● **Exercise requirements**
Here is a block of records. Copy every line in it that includes "Services".

───── Entries supplied

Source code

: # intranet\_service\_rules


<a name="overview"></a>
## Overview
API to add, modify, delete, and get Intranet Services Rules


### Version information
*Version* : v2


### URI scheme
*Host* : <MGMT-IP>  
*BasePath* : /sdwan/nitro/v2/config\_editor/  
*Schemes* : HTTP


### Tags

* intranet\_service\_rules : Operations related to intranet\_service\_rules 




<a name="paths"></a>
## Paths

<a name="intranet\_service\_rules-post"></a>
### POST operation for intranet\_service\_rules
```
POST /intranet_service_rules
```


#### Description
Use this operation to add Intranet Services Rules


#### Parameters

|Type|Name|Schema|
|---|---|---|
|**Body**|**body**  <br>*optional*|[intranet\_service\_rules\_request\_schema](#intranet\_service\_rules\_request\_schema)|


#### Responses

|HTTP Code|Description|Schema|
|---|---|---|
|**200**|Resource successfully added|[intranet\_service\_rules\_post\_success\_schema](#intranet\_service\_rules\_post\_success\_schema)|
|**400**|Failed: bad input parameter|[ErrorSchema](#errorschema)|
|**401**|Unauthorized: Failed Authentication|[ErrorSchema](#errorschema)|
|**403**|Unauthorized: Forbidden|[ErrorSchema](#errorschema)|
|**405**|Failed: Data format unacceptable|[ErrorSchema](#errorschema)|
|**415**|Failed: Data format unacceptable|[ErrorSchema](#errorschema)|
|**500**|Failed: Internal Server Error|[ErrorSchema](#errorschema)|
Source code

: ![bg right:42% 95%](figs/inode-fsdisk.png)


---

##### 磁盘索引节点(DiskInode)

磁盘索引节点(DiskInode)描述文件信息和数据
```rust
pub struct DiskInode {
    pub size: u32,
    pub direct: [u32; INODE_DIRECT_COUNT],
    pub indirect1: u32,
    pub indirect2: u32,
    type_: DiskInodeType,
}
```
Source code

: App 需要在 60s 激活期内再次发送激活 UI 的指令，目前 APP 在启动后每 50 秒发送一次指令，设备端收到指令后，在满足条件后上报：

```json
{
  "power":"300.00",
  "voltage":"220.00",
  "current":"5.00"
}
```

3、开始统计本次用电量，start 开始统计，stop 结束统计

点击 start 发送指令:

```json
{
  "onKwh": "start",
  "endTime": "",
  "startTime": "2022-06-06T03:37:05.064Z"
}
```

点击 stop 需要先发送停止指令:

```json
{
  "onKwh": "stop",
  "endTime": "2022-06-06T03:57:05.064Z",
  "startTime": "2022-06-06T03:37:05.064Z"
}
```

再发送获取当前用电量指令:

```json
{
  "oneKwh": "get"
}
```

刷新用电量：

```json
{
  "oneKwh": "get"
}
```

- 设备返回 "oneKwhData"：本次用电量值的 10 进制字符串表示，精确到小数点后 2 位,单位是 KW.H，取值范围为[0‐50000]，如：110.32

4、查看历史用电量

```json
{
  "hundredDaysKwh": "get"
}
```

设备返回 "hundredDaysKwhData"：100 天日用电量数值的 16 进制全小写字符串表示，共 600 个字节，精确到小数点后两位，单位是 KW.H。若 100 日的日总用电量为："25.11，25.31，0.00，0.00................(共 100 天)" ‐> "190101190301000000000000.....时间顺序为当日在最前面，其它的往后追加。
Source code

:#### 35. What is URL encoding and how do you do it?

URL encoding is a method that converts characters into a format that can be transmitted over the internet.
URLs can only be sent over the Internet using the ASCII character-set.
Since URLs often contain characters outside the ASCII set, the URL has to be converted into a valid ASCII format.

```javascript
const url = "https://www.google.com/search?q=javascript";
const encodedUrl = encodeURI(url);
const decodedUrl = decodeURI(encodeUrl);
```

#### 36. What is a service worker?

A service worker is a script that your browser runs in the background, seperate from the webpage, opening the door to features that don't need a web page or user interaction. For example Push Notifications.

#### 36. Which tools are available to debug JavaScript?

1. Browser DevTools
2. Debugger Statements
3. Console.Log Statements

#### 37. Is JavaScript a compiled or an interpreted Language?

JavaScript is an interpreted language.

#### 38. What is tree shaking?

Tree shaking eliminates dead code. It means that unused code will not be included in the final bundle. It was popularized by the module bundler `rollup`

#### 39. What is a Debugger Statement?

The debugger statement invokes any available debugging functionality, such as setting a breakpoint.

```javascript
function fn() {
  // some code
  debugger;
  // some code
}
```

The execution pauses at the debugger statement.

──────────

● **Output below**
API to add, modify, delete, and get Intranet Services Rules
Use this operation to add Intranet Services Rules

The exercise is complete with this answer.